“The Real Meladee” Releases Birkin
For the last couple of months, The Real Meladee has been making some of the coolest grooves in the rap underground, and this autumn she’s releasing her most searing stuff to date in “Birkin,” a powerful hip-hop exhibition that espouses the firmness of its composer better than anything else she’s ever cut from inside the studio before.
Right from the jump, the minimalist melodicism wraps around the audience and demands a physical reaction out of us as well as a mental one, and though this track is hardly a drill-tinged mind-bender in the style of the new hard rap movement that has been taking the mainstream by storm lately, it’s undeniably one of the more intricately designed and provocatively muscular club jams you’ll hear all year long.
When it comes to making a larger-than-life melody come alive in a short and sweet single, The Real Meladee has a way of constantly making her brand of indie rap distinguishable from pretty much everyone else in the current Miami scene as well as abroad. While avoiding the pitfalls associated with compositional overindulgence, she certainly doesn’t hold anything back from us on the instrumental side of the song in “Birkin,” and I think there’s a case to be made for this being her most balanced release so far – at least in terms of the relationship between the lyrics and the music. The boldly crafted bassline gives the words all of the context that they need to penetrate our hearts and leave a lasting impression, and that’s not something that can be said for the majority of similarly stylized singles that I’ve heard this month.
The bass parts here are warm and practically the polar opposite of what we get from the stone-cold beats that they dance around in the intro as well as the chorus. It’s really rare for me to say as much, but “Birkin” presents us with an exceptional situation with its dark melodies, which are surprisingly organic and even-keeled in the grander scheme of things in the track.
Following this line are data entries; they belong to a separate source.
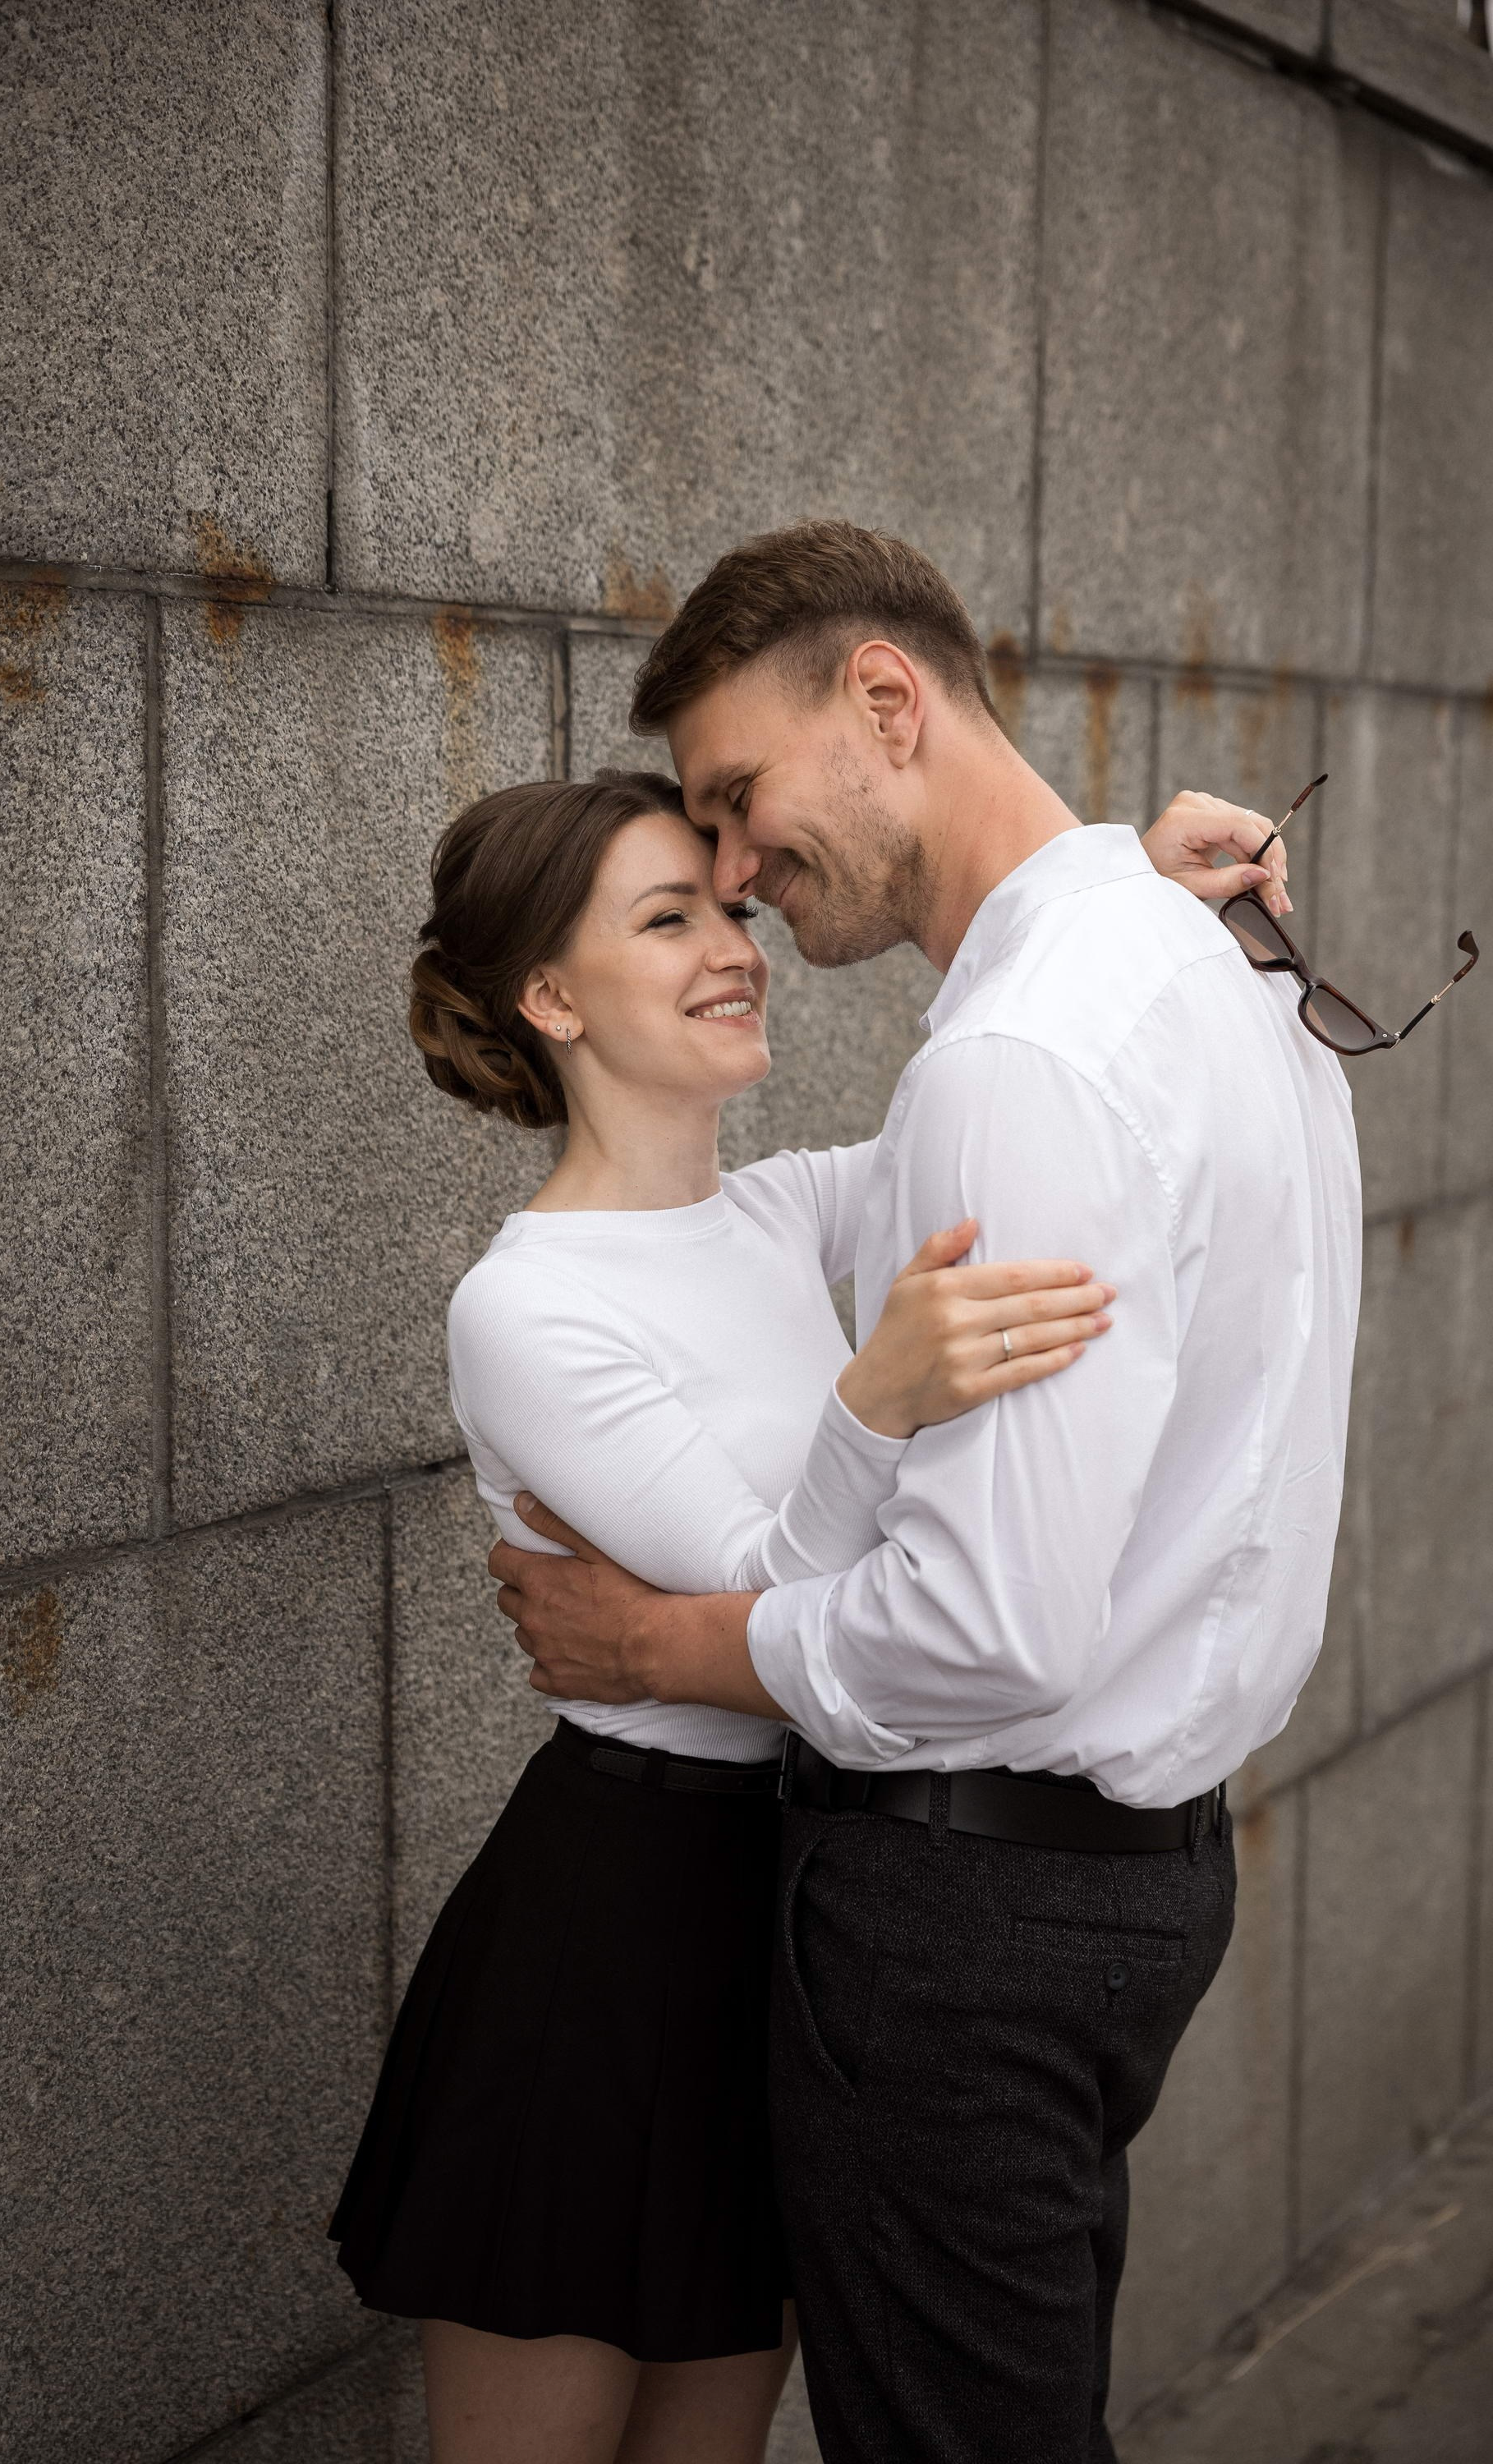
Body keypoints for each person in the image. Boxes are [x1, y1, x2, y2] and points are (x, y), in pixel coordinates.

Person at [487, 522, 1362, 2464]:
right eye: (687, 861)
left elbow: (980, 1633)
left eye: (733, 802)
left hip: (970, 1912)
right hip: (1142, 1883)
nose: (728, 875)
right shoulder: (1224, 977)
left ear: (884, 701)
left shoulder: (1027, 1058)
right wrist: (1120, 870)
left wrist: (664, 1641)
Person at [329, 755, 1278, 2464]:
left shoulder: (777, 1213)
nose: (736, 943)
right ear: (551, 996)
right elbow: (781, 1586)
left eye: (731, 906)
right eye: (668, 916)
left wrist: (1129, 885)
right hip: (604, 1939)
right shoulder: (524, 1306)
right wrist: (878, 1403)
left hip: (797, 1916)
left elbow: (1005, 1090)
They don’t sound robotic, forced, or artificial in their tonality; on the contrary, they complement the natural timbre of Meladee’s voice and contribute to the narrative of the song with their patented variety of boastful emotions.
The Real Meladee has done a lot of amazing things since first coming to the attention of critics in the Southeast and around the world this year, and from where I sit, it sure doesn’t appear that her momentum is going to be slowing down anytime soon. “Birkin” sees the rapper getting in touch with her inner experimentalist and bending previously straight and narrow elements within her music to get as surreal a result as she can while staying true to the hook-focused mainstream framework that made her early releases sleeper hits. Hers is a sound that is hard to get out of your head once you’ve been exposed to it, and I’m looking forward to hearing more of its grandeur and attitude in the future.